As you may already know, Rancher 2.0 recently reached GA. One area we focused heavily on was authentication and authorization. By building on top of Kubernetes’ strong base and focusing on ease of use and simplicity, we’ve built a system that is both robust and user-friendly. It enables administrators to manage multi-cluster environments while also empowering end-users to get up and running quickly. This article will explain what we built and the benefits it provides to organizations, admins, and users.
Before we can dive into what Rancher brings to the table, let’s briefly review the Kubernetes concepts that make it all possible. This is not meant to be an exhaustive review; Much more detail on these concepts can be found here and here.
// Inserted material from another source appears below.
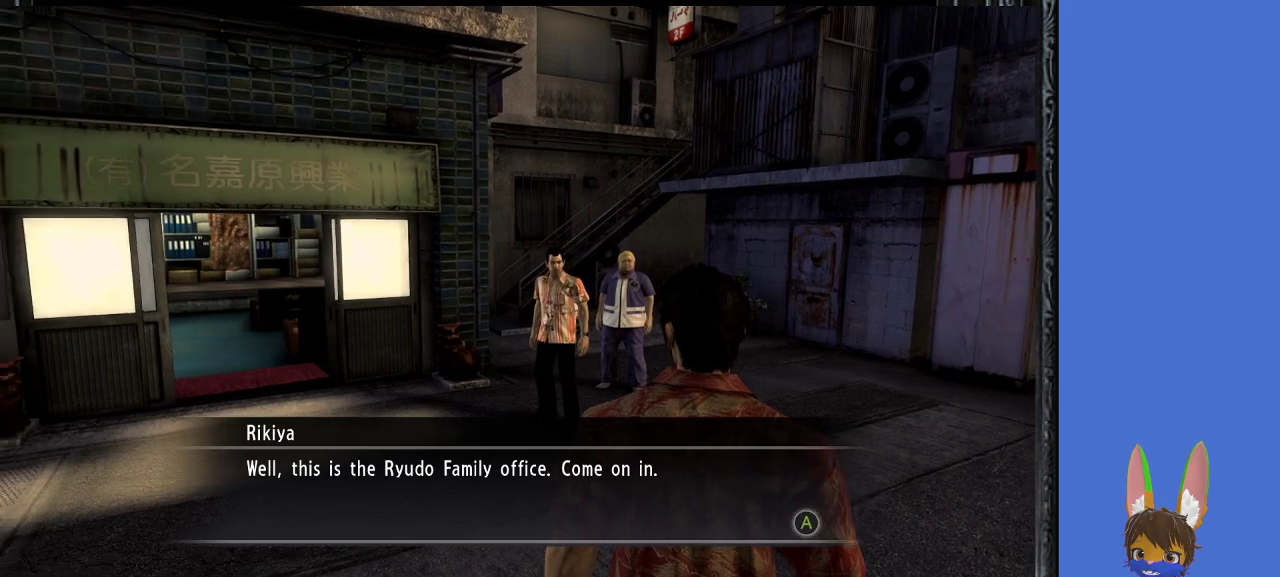
{"buttons": [], "left_stick": "center", "right_stick": "center", "events": [[300, "CROSS", "down"], [467, "CROSS", "up"]]}
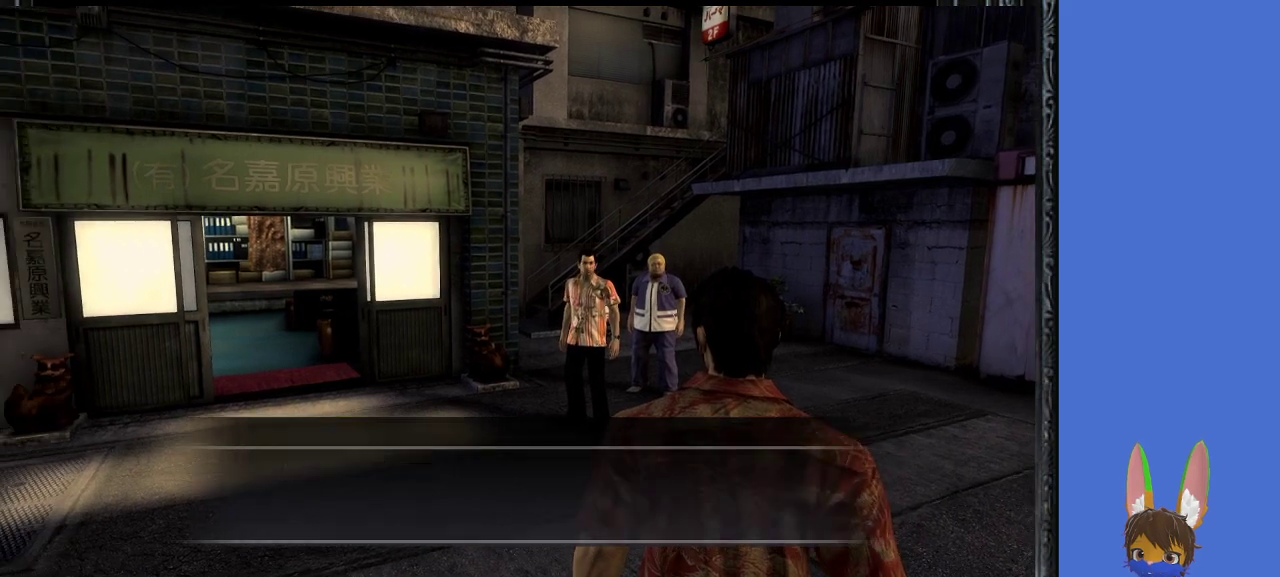
{"buttons": [], "left_stick": "up", "right_stick": "center", "events": [[67, "left_stick", "up"]]}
To understand authentication in Kubernetes and how Rancher leverages it, one must understand the following key concepts: authentication strategies, users and groups, and user impersonation.
Kubernetes offers a variety of authentication strategies including: client certificates, OpenID Connect Tokens, Webhook Token Authentication, Authentication Proxy, Service Account Tokens, and several more. Each strategy has its benefits and drawbacks but ultimately, they are all responsible for asserting the identity of the user making an API call so that the Kubernetes RBAC framework can then decide if the caller is authorized to perform the requested action.
While the plethora of strategies available addresses most use cases, its important to note that configuring them requires precise control of the configuration and deployment of the Kubernetes control plane. Cloud providers such as Google with GKE typically lock this down and prevent users from configuring it to their liking. Rancher 2.0 addresses this, but that will be discussed later in the article.
Users and Groups
Kubernetes has two types of users: service accounts and normal users. Service accounts are managed completely by Kubernetes while “normal” users are not managed by Kubernetes at all. In fact, Kubernetes does not have user or group API resources. Ultimately, normal users and groups manifest as opaque “subjects” in role bindings, against which permissions can be checked, but more on that later.
User impersonation in Kubernetes is the ability for one user (or service account) to act as another. A subject must explicitly have the “impersonate” privilege in order to be able to perform impersonation of other users. While this may seem like a fairly obscure and nuanced piece of functionality, it is actually critical to how Rancher has implemented authentication.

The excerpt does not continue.